This is what it's like to be a parent. Being there. Being inconvenienced. Being unthanked. This is what it's like to be part of a parenting team. This is what it's like to be in a good, strong relationship.

This is our life. Filled with our choices. The good ones, the bad ones and the rediculously funny ones.

Lane

7 comments:

Coloradolady said...

Oh, Lane...I could just imagine the two of you running wild in the stations having a wonderful time....those are the times that grab onto your heart forever. Great post, and there is always good memories along with the bad in most relationships.

So glad Sydney had a great time, yes, you hit the nail on the head at your description of being a parent....it is so very true...in a few years, things might turn around!!

Shirley said...

I just went back and read your posts. I'm so sorry for your loss. I believe that thinking about good memories whether it's an old love, an old a friend, a family member, is the best thing we can do to heal and close the book. It takes as long as it takes. If you feel that it's hard on your current relationship then share your memories here. Or just sit at the computer and type. You can type a memory or type a letter to the person. You can just delete it when you're done but I find that anything I've had to recover from has been helped by getting my feelings down on paper. I even wrote a letter to my uncle when he died and asked that it be put in the coffin with him. As I was writing it I realized that I didn't need to send it with him anyway because wherever our loved ones go they can hear what's in our hearts. I felt him there with me as I wrote.

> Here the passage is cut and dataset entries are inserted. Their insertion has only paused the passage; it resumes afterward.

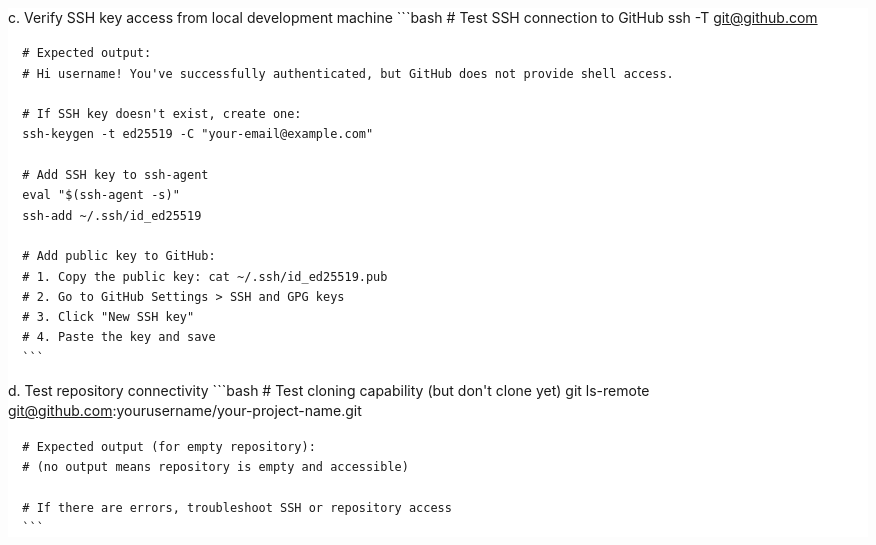   c. Verify SSH key access from local development machine
      ```bash
      # Test SSH connection to GitHub
      ssh -T git@github.com
      
      # Expected output:
      # Hi username! You've successfully authenticated, but GitHub does not provide shell access.
      
      # If SSH key doesn't exist, create one:
      ssh-keygen -t ed25519 -C "your-email@example.com"
      
      # Add SSH key to ssh-agent
      eval "$(ssh-agent -s)"
      ssh-add ~/.ssh/id_ed25519
      
      # Add public key to GitHub:
      # 1. Copy the public key: cat ~/.ssh/id_ed25519.pub
      # 2. Go to GitHub Settings > SSH and GPG keys
      # 3. Click "New SSH key"
      # 4. Paste the key and save
      ```
   
   d. Test repository connectivity
      ```bash
      # Test cloning capability (but don't clone yet)
      git ls-remote git@github.com:yourusername/your-project-name.git
      
      # Expected output (for empty repository):
      # (no output means repository is empty and accessible)
      
      # If there are errors, troubleshoot SSH or repository access
      ```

But I had it put with him anyway because I'd already asked for it to be done beforehand.

I'm glad Sydney had fun. It sounds like it was a positive experience for her and with her difficulty socially sometimes it's great as a parent to see that she's enjoyed something like that with her peers.

Becky said...

I liked the NYC story very much. I've never been there as an adult and would like to go sometime. I'm glad Sydney had a great time and things went well! I guess I can confess to you now that when I saw the title of Monday's blog....my heart dropped to my toes......lol.

lw said...

I'm glad you left us with happy memories of David-- shows us why the difficult stuff (midnight call, etc.) were worth putting up with.

I'm so glad Sydney had a great time with her friends! I don't think kids think about how important you are to them (so thoughtful to think about clean undies and new shoes!) until they get into their early twenties. Does it help that we think you're wonderful?

Quiltluver said...

I'm thinking, good memories or bad, writing out these posts must be good therapy for you. I'm glad to hear that Sydney had a good time.

Elizabeth said...

Thanks for sharing :D. I sometimes wonder why we have so many hard things in life, but it just makes you appreciate the good things more.

Shay said...

Despite the difficulties, David was clearly a special part of your life at one time. And I didnt think badly of him in any of your previous posts. I kept thinking there must have been lots of good things about him for you to have wanted him as part of your life.

I think because he kept wanting to be in contact with you, you must have been one of the best parts of his.